Temp Life at Some of America's Most Notorious Legal Sweatshops
Wednesday, March 16, 2011
Graveyard of Dreams: De Novo's "Night Shift"
De Novo sent this email out yesterday afternoon. $30 flat to start work the same day and pull a mandatory "all nighter."
If you are interested in the below project, please answer all questions following the job description. Feel free to forward to anyone you think may be interested. Must be bar admitted somewhere in the US.
Start date: Tonight, 3/15 at 6pm or 7pm (tba)for training. Case room is open tonight 6pm or 7pm-8am. MUST WORK 4 HOURS AT LEAST TONIGHT. Rate: $30 flat (no ot or time and ½ for ot) Hours: 10-12 hrs/day Case room hours: Mon-Sun, 9pm-8am Location: De Novo 555 Madison, 3rd fl Breaks: 30 min mandatory Approximate Duration: 3/15-3/21
The stampede of coders wrangling for this gig rivaled the Japanese earthquake's Richter-scale readings. Within minutes of this broadcast email, 80% of NYC's broadband bandwidth was swamped with hordes of coders frantically pressing the "send" button, racing to get their attached resumes across the finish line first. Skyscrapers began to gently shake as the stampede gathered momentum, with some coders even donning their suits in phone booths Superman style, breaking land speed records as they gang-rushed De Novo's midtown offices. "It's a bird...it's a plane....no, it's a CODER!"
This is what it's come to, kids. "Down the road," as they say in the big house. Four years of college, the LSAT, 3 years of law school, the late nights studying until your eyes bleed, 100 K plus in loans, the bar'zam, the dues, the CLE shakedowns: all to beg for a graveyard shift gig at a whopping $30 an hour, sans OT. Trying to pay down loans at this rate is akin to using a Folgers can to bail out the Titanic: you'll drown long before the bilge is emptied.

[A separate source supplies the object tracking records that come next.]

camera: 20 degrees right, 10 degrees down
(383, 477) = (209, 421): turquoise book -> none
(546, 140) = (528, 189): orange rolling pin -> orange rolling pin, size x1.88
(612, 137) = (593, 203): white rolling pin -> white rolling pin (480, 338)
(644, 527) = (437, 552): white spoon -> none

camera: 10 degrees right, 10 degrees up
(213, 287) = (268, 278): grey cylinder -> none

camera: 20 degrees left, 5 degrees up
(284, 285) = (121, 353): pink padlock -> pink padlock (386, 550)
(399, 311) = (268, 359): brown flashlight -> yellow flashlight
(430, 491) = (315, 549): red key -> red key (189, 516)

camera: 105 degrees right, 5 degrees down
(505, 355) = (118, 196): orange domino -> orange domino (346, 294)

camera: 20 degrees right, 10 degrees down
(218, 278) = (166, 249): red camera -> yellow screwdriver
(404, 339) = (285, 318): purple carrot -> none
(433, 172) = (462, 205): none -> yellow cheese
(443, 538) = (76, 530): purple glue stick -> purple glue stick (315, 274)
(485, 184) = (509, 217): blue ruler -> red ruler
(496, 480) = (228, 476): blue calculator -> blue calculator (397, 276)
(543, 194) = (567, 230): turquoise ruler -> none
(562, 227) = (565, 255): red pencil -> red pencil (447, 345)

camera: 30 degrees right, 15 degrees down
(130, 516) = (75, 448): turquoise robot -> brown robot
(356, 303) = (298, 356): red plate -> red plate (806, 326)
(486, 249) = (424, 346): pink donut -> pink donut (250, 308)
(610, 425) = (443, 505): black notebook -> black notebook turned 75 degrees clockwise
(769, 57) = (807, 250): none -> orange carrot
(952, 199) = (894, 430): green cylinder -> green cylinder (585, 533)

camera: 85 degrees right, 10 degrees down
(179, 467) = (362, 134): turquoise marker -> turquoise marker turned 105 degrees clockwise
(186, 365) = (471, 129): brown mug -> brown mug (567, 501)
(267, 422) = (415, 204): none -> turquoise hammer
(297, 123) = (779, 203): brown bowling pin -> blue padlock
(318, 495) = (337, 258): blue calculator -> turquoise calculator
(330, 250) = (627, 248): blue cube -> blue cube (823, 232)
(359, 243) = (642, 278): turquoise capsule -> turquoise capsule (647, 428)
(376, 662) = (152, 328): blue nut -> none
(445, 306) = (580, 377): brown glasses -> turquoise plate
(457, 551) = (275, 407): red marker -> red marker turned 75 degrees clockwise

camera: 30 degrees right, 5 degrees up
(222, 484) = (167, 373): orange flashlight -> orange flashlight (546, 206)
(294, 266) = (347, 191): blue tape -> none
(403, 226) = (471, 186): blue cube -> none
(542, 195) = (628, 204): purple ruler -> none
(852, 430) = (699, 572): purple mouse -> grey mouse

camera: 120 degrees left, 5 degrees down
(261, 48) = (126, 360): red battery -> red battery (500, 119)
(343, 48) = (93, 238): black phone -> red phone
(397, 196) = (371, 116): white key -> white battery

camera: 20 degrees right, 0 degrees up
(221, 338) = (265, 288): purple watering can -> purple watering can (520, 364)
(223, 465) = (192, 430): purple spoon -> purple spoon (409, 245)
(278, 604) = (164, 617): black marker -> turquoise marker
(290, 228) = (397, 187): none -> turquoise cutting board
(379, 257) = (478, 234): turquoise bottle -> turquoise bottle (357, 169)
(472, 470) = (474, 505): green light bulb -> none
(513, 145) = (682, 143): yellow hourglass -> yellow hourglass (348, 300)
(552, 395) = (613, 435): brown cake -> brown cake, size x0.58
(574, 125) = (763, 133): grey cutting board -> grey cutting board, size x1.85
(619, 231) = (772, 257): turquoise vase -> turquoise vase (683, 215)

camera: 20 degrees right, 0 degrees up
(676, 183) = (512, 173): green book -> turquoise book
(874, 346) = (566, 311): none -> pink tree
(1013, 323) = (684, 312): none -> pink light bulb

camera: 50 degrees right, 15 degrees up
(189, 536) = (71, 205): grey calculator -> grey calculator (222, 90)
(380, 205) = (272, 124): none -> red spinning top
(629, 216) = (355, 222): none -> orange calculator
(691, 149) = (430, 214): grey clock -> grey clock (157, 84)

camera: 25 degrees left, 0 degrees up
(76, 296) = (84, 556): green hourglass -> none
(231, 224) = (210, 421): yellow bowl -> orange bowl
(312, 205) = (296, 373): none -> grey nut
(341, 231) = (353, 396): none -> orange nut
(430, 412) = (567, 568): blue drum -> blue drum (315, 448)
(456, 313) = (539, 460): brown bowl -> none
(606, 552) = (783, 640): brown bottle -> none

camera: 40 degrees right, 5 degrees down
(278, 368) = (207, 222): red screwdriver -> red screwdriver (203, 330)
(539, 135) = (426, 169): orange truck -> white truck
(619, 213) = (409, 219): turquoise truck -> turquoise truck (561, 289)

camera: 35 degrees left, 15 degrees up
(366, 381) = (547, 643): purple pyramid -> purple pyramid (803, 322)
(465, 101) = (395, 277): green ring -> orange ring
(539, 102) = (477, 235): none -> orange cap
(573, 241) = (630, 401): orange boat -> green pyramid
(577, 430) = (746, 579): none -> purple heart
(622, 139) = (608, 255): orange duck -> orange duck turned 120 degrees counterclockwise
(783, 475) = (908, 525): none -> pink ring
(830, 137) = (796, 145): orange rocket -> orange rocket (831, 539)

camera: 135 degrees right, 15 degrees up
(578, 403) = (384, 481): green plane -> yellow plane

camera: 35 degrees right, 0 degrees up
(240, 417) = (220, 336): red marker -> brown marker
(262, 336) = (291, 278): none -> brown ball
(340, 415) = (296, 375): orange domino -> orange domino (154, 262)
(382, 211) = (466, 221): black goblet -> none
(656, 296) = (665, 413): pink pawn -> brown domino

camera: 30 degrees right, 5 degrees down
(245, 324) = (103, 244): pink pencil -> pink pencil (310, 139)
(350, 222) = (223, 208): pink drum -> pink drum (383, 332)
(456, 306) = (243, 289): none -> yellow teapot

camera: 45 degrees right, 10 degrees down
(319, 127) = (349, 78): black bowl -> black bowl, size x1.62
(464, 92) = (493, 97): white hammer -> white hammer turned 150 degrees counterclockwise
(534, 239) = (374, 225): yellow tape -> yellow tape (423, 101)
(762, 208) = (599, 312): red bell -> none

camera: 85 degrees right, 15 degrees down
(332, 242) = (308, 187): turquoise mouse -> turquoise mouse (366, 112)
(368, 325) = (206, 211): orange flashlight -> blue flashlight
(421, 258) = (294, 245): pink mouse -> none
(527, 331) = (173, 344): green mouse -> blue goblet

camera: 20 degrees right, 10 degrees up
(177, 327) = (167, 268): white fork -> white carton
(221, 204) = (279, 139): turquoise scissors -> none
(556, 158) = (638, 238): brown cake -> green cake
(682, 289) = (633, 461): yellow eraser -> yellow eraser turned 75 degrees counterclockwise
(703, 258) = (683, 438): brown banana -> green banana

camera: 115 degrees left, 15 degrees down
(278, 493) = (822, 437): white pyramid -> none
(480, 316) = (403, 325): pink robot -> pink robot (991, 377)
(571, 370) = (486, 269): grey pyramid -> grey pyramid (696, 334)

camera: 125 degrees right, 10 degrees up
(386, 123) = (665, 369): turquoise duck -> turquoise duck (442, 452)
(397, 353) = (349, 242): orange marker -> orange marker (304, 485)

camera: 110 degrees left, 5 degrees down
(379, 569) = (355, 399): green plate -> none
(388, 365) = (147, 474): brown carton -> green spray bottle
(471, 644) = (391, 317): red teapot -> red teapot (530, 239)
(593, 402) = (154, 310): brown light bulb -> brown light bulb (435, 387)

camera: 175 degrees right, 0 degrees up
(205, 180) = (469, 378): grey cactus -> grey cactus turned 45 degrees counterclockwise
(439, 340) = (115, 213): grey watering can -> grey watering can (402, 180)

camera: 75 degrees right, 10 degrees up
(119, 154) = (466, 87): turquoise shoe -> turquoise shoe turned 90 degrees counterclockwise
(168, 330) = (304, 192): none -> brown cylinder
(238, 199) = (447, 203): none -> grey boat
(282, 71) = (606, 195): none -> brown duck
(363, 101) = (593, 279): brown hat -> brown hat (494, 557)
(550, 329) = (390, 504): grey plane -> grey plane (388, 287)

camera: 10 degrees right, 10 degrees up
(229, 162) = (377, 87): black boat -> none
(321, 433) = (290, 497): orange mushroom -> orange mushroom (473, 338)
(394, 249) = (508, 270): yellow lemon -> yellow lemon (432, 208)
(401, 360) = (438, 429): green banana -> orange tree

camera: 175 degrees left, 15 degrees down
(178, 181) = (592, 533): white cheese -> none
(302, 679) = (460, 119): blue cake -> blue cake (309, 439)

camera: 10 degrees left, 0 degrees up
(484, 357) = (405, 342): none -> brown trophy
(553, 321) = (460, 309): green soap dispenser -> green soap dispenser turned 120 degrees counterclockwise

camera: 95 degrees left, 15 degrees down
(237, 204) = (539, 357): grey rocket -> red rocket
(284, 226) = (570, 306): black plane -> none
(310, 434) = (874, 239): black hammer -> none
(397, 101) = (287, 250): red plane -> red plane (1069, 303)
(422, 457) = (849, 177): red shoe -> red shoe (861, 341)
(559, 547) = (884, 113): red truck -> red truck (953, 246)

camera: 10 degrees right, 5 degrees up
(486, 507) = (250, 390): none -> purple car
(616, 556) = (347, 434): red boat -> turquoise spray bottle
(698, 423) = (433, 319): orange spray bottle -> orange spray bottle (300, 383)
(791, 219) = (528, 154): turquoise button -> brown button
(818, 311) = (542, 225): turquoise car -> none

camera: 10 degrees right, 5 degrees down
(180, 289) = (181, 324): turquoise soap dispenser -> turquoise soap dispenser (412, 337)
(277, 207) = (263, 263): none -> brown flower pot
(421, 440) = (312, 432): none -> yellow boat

Rumor has it that 50 desperate suit-clad souls spent last night clicking away, all too happy to swallow their pride like a cocktail of Drano and click those docs until their eyes wept blood. We can't imagine the depths of desperation one must be in to volunteer for such a pathetic endeavor. Sadder still is that, in all likelihood, hundreds (or thousands?) of schmucks probably cried themselves to sleep last night because they didn't make the cut for this gig.
This is a watershed moment, kids. How much more mistreatment, degradation, and abuse are you "lawyers" willing to endure? In the immortal words of Dante from the film Clerks, we ask De Novo: "What's your encore? Do you anally rape my mother while puring sugar in my gas tank?"
Quite funny too how this gig began only hours after the spiffy new 2011 US News rankings came out, the lemmings going ga-ga that their toilet of choice is now ranked 159th instead of 167st, the nascent "prestige" flowing like heroin into a junkie's bicep.